Qu’en est-il plus d’un an après ? Si la HAS a élaboré 101 règles de bonnes pratiques pour les applis santé en novembre 2016, nous sommes loin, très loin d’une labellisation publique. « Pour l’instant, seules des plate-formes privées évaluent et labellisent des applis santé. Or, une labellisation par l’autorité publique serait un vecteur de confiance pour les applis », souligne Isabelle Zablit. Autre vecteur de confiance : le remboursement de certaines applis. « Cet acte de remboursement signifierait que l’appli répond à des exigences d’éthique, de solidité technique, à une valeur d’usage », observe-t-elle. Et d’ajouter : « Pour aller de l’avant, il faudrait suivre l’initiative belge, que les pouvoirs publics décident de rembourser des applis sélectionnées. Le GT 28 a aussi réfléchi sur un forfait innovation qui permettrait d’évaluer le bénéfice médical, économique et/ou la valeur d’usage sur les patients et sur l’organisation des soins et d’avoir un remboursement adapté aux résultats. Il faut être pragmatique. »

•  En Belgique, 24 applications en santé mobile vont être remboursées de façon expérimentale dans cinq domaines : cardiovasculaire, diabète, douleur, neurologie et psychiatrie. Le gouvernement y consacre 3,25 millions d’euros, uniquement pour les applis.

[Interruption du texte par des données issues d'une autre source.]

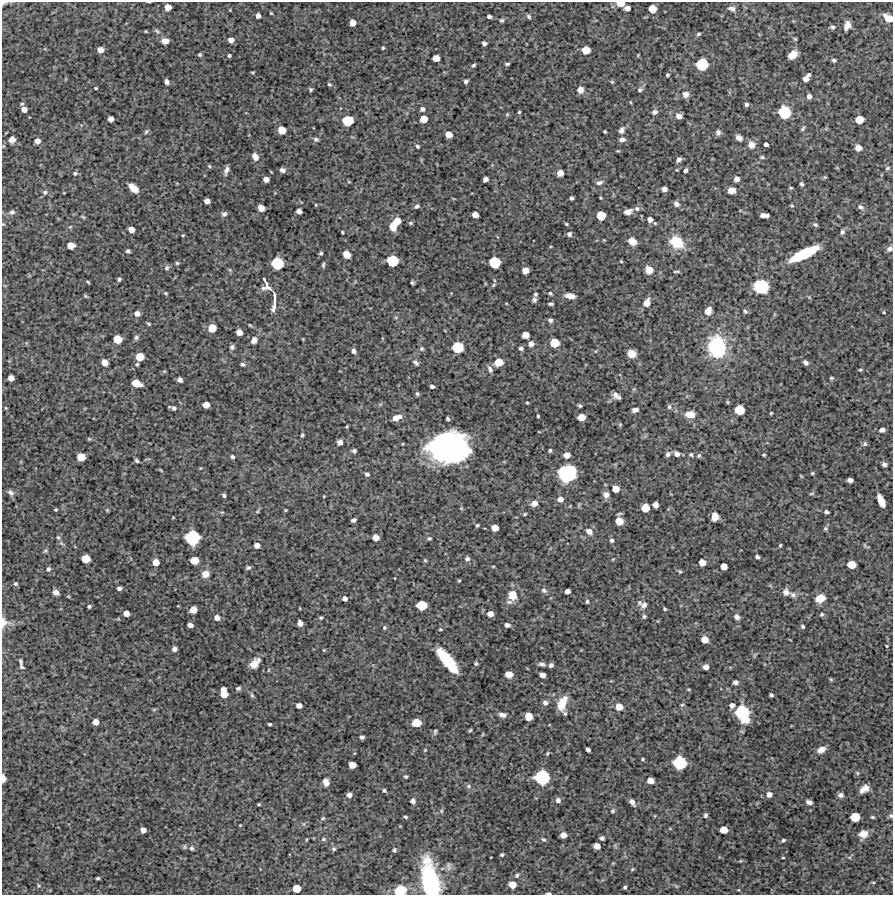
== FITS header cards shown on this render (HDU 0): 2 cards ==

•  En France, pour l’instant, ne sont remboursées que des applications santé intégrées au sein d’un dispositif médical (DM).

•  Pour envisager un remboursement des applis, indépendamment du DM, trois prérequis sont nécessaires : fiabilité médicale, protection des données et cybersécurité.

•  Des réflexions sur un remboursement adapté aux résultats ont également été menées.